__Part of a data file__
>> START
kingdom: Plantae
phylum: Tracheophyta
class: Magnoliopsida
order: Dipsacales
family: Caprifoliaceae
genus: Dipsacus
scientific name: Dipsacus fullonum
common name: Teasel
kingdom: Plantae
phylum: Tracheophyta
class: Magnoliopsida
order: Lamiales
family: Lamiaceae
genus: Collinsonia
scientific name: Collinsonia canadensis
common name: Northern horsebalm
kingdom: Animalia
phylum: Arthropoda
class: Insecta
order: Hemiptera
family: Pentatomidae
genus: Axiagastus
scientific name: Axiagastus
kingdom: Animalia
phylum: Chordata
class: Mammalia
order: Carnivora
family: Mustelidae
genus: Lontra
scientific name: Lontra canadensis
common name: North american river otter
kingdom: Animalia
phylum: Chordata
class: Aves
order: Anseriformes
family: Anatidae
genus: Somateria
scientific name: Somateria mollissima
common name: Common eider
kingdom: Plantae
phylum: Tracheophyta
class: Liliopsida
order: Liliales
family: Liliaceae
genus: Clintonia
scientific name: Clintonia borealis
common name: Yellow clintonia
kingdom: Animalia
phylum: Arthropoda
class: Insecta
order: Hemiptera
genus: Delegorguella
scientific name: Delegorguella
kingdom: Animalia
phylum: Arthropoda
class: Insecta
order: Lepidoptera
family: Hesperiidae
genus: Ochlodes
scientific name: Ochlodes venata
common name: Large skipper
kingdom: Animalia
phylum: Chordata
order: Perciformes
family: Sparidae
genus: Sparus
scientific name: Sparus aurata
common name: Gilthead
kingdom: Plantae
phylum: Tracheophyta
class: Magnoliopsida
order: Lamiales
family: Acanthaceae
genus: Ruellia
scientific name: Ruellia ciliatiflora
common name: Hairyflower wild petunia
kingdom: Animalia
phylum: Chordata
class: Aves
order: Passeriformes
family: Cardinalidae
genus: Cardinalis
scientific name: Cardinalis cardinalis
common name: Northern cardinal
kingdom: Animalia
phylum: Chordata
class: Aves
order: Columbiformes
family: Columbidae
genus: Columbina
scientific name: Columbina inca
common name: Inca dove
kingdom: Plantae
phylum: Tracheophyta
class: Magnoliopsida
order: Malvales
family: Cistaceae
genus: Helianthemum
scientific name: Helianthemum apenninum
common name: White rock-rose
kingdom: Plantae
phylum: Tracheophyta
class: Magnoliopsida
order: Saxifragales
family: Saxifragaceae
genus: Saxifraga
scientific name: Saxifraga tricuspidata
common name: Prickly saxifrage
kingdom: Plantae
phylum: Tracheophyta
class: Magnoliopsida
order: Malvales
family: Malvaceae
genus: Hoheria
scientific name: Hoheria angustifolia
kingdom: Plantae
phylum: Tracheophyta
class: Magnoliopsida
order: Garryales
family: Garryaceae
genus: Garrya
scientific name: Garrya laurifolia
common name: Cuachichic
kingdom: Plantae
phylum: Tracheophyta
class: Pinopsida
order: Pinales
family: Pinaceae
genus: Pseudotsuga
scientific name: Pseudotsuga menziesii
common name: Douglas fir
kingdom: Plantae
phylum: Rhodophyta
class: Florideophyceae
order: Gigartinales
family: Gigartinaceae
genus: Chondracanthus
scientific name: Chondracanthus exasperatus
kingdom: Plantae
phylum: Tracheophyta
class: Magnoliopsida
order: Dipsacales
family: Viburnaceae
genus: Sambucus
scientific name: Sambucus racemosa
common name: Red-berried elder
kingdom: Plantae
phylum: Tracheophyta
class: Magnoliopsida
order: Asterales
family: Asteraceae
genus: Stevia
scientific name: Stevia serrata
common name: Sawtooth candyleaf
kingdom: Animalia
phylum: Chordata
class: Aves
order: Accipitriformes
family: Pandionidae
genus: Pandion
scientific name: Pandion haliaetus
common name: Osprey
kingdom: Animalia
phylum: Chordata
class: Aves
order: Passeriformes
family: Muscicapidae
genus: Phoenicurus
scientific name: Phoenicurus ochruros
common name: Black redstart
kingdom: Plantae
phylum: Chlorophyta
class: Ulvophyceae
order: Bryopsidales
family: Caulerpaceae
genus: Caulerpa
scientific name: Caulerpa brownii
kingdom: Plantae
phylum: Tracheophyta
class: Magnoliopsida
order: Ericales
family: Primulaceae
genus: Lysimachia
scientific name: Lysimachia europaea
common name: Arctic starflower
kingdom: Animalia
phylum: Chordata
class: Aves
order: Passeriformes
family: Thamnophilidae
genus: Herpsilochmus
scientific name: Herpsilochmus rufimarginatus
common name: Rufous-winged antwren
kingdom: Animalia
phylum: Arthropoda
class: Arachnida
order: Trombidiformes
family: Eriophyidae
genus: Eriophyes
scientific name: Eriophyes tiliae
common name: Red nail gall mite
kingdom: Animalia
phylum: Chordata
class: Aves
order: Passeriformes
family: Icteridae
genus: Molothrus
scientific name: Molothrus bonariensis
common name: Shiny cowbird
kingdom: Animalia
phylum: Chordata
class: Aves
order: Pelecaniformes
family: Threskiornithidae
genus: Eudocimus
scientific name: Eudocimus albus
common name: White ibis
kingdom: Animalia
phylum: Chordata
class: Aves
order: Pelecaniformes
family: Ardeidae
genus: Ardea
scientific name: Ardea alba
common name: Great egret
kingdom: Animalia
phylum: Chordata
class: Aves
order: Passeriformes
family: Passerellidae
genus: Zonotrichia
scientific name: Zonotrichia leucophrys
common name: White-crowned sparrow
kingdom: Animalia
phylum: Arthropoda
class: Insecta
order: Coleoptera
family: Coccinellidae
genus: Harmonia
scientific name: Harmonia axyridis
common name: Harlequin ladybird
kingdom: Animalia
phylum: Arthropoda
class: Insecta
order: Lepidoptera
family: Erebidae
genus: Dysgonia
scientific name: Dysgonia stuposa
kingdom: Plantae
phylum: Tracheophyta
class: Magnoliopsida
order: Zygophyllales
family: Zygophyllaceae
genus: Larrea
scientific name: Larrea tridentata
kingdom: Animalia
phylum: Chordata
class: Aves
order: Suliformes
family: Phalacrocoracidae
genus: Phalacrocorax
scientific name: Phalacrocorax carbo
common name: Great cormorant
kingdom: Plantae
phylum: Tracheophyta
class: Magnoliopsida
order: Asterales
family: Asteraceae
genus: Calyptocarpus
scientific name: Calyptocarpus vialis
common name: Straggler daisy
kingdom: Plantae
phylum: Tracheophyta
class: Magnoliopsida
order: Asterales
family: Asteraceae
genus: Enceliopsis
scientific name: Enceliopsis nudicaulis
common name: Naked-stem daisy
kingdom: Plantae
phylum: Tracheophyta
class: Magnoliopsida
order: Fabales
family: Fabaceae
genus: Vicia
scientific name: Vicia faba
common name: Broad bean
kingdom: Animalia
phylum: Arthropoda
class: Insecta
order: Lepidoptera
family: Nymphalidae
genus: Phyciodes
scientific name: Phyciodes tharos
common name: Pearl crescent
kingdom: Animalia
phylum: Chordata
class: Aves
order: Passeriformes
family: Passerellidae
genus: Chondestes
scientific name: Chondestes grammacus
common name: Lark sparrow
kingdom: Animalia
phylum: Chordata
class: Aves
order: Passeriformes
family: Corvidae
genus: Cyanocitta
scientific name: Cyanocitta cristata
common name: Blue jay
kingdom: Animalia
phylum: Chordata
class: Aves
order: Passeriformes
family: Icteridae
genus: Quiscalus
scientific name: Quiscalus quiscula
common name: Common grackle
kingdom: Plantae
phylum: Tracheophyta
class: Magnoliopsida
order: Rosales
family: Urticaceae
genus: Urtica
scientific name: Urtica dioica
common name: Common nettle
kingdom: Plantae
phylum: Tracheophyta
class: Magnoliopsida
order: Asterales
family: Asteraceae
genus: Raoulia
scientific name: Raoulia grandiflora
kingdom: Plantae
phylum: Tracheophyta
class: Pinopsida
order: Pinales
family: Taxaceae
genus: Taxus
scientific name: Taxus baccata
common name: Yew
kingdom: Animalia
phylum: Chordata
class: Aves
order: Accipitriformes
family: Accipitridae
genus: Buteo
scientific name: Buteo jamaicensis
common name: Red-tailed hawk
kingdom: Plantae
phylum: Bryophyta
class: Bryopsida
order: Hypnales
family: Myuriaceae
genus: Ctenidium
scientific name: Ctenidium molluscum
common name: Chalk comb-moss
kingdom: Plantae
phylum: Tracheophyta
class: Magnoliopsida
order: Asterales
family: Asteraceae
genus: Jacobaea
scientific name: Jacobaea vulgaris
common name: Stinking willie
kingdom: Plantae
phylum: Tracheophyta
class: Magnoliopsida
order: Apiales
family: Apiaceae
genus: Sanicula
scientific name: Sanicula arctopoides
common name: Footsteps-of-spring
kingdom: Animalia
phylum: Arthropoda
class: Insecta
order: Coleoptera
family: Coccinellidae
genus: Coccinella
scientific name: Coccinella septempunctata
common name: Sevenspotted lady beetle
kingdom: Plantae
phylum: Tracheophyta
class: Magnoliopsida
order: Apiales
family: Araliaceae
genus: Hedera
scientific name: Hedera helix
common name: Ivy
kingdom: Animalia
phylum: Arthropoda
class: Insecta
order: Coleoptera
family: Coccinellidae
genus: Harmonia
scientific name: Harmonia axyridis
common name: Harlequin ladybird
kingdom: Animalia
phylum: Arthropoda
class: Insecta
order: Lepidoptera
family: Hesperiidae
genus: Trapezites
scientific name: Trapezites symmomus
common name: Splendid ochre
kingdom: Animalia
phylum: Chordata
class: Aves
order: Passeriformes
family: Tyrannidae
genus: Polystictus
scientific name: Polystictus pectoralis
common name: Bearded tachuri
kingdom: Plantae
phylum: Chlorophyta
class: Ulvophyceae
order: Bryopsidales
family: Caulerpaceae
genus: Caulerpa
>> END
__Set problem__
Could you recast the stretch of data from the line containing "phylum: Rhodophyta" through the line containing "common name: Red-berried elder" as a numbered list, leaving out any blank lines?

__Correct result__
1. phylum: Rhodophyta
2. class: Florideophyceae
3. order: Gigartinales
4. family: Gigartinaceae
5. genus: Chondracanthus
6. scientific name: Chondracanthus exasperatus
7. kingdom: Plantae
8. phylum: Tracheophyta
9. class: Magnoliopsida
10. order: Dipsacales
11. family: Viburnaceae
12. genus: Sambucus
13. scientific name: Sambucus racemosa
14. common name: Red-berried elder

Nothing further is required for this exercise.